Haines & Maassen Metallhandelsgesellschaft mbH



Y

Yttrium

Melting point

1526° Celsius yttrium

Specific weight

4.472 g/cm3

Abundance of element

2.6*10-4

Colour

silvery white

Atomic number

39

Boiling point

3336° Celsius

Purities available

Y2O3 99%

Forms available

Powder

Packing

0.5 kg - 50 kg units
small quantities on request

Buying yttrium

If you would like to buy yttrium oxide or find out our current yttrium oxide price please click here for our contact information. We would also appreciate your call at +49 228 946510.

 

Yttrium: Use

Metallic yttrium is used for tubes in reactor technology. An yttrium cobalt alloy can for example serve as a permanent magnet. In metallurgy slight additions of yttrium are used for grain refinement for instance in iron chromium heating conductor alloys as well as in chromium-, molybdenum, titanium and zirconium alloys. In aluminium and magnesium alloys it increases the strength. However, technically more important are the oxidic yttrium compounds. These can be found in gas mantles, laser crystals or in fuel cells. The most important application for yttrium oxides in combination with europium and thulium is however as fluorescent material in television picture tubes, fluorescent lamps and radar tubes.

 

Yttrium: History occurrence production

The name yttrium is based on Ytterby quarry near Stockholm where it was discovered in 1794 by Johan Gadolin as one of the components of the mineral ytterbite. In 1824 Friedrich Wöhler produced contaminated yttrium by reduction of yttrium chloride with potassium. Only in 1842 Carl Gustav Mosander achieved the separation of yttrium from its accompanying elements erbium and terbium.

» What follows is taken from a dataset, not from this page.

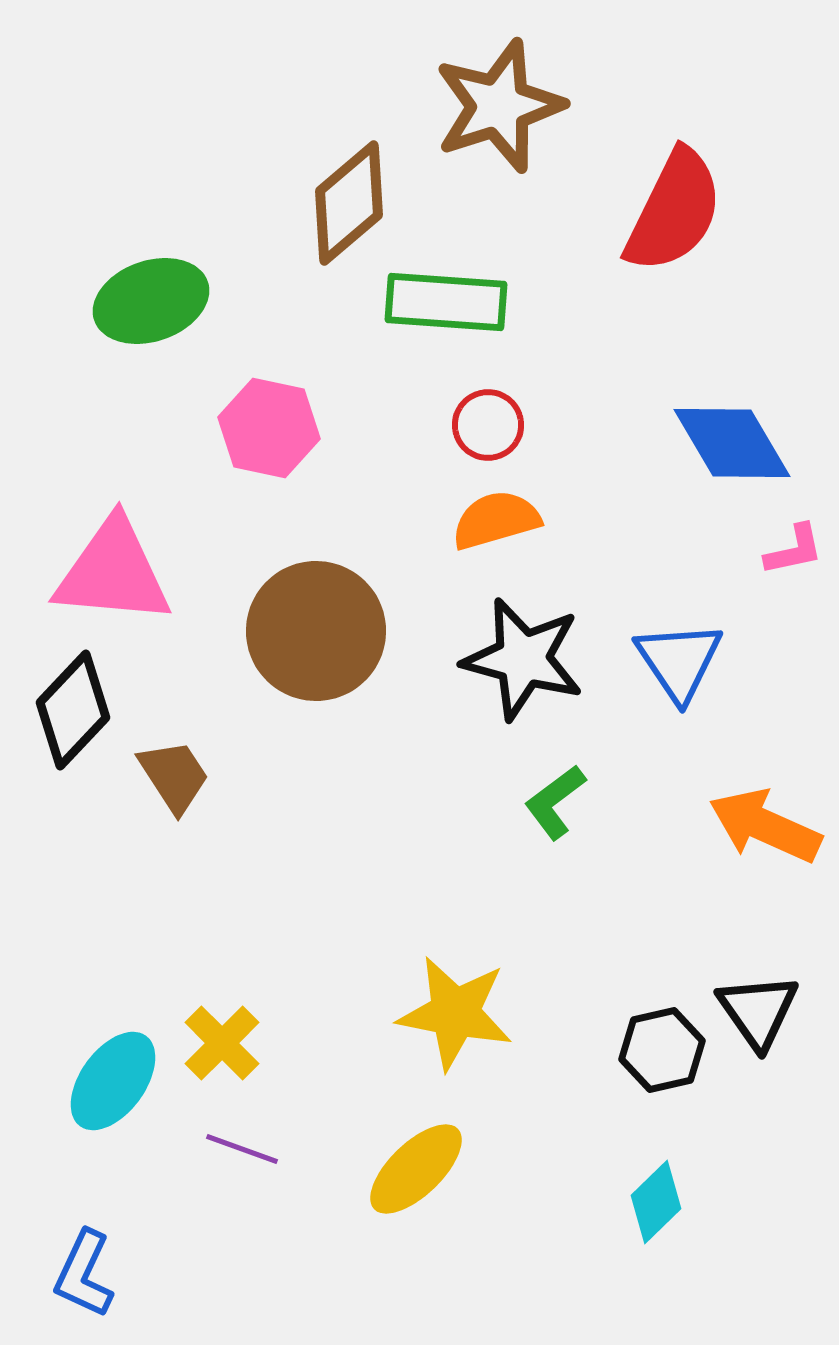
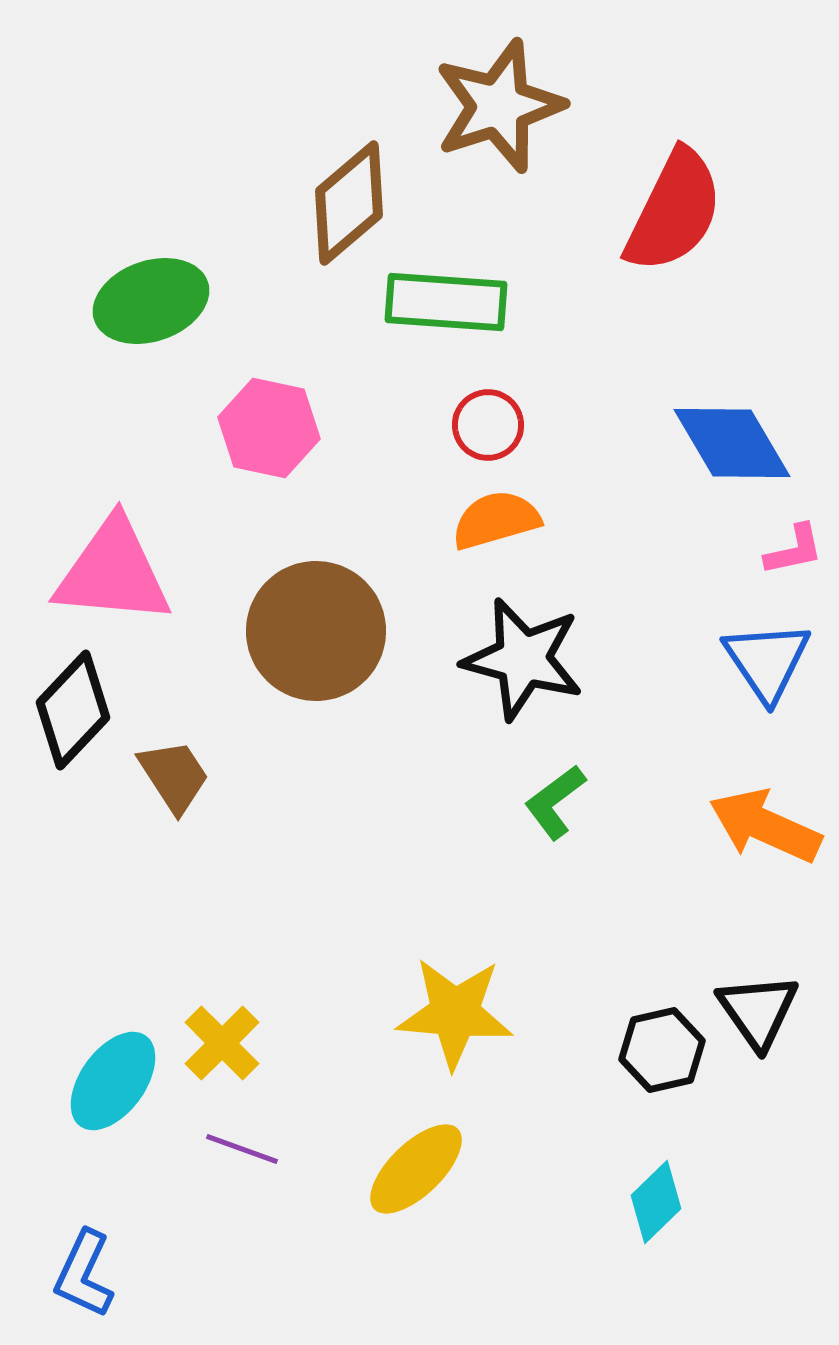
blue triangle: moved 88 px right
yellow star: rotated 6 degrees counterclockwise
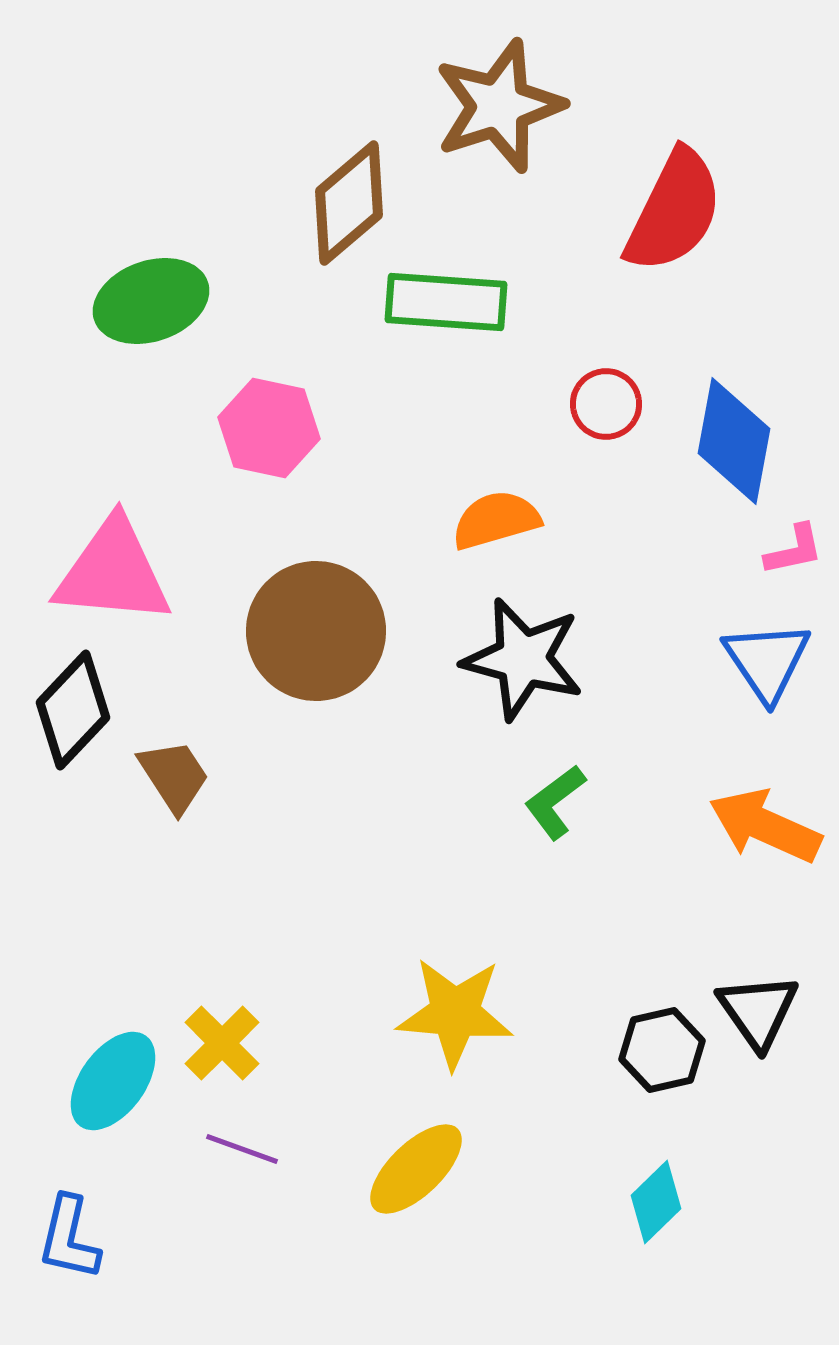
red circle: moved 118 px right, 21 px up
blue diamond: moved 2 px right, 2 px up; rotated 41 degrees clockwise
blue L-shape: moved 15 px left, 36 px up; rotated 12 degrees counterclockwise
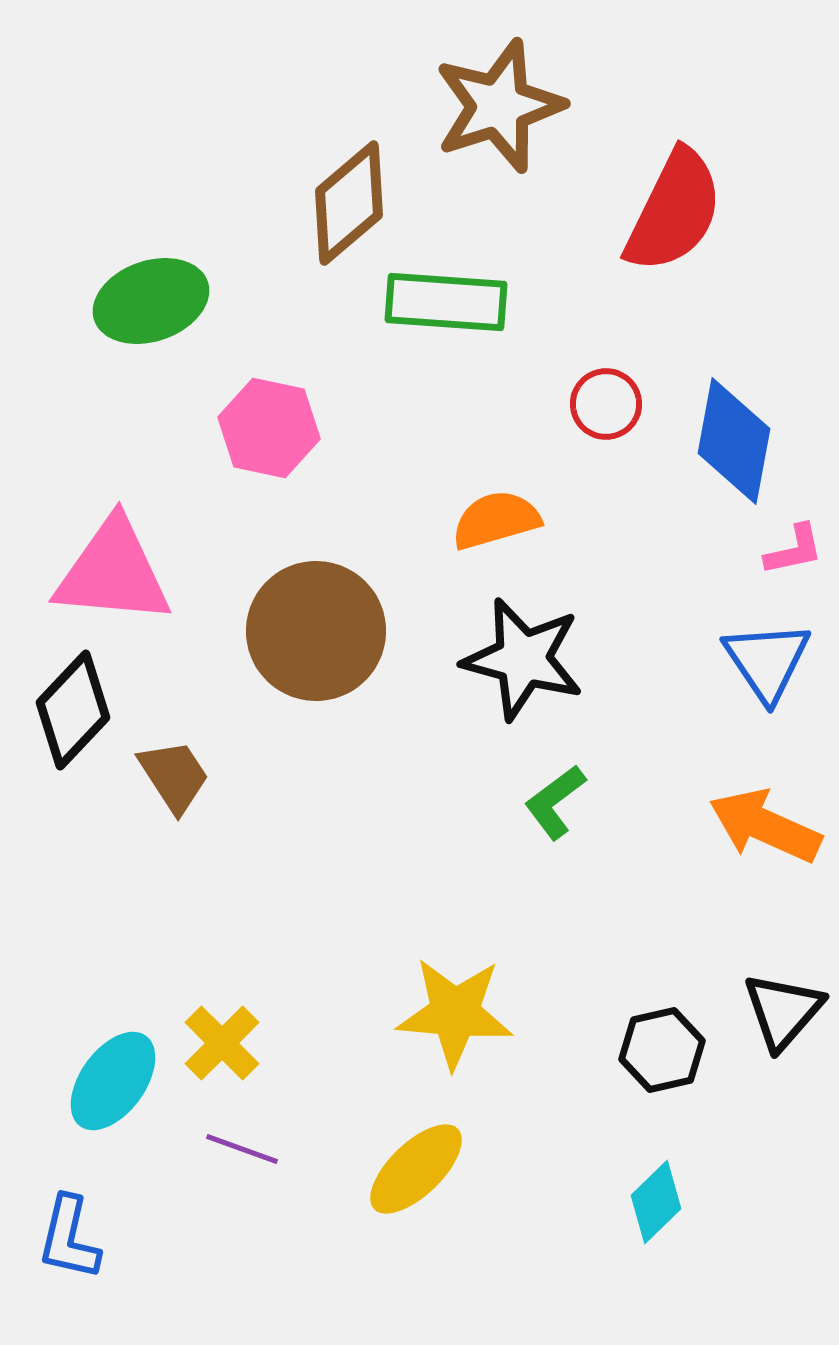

Yttrium does not occur as a free element in nature. It can mainly be found in close relationship with other rare earth metals in mineral form. It can also be contained in uranium ores. Commercially mineable are monazite sands which contain up to 3% of yttrium.

Originally Brazil and India were the main producers of yttrium. Only with the opening of the Mountain Pass Mine in Californa the USA could claim this role for themselves. Large quantities of bastnäsite were mined there up to the 1990ies. After the closure of the mine China became the biggest producer for rare earths. These are mainly extracted from a mine near Bayan Kuang in the south of the country.

For 2009 the USGS estimated a global output of rare earths of about 124000 tons.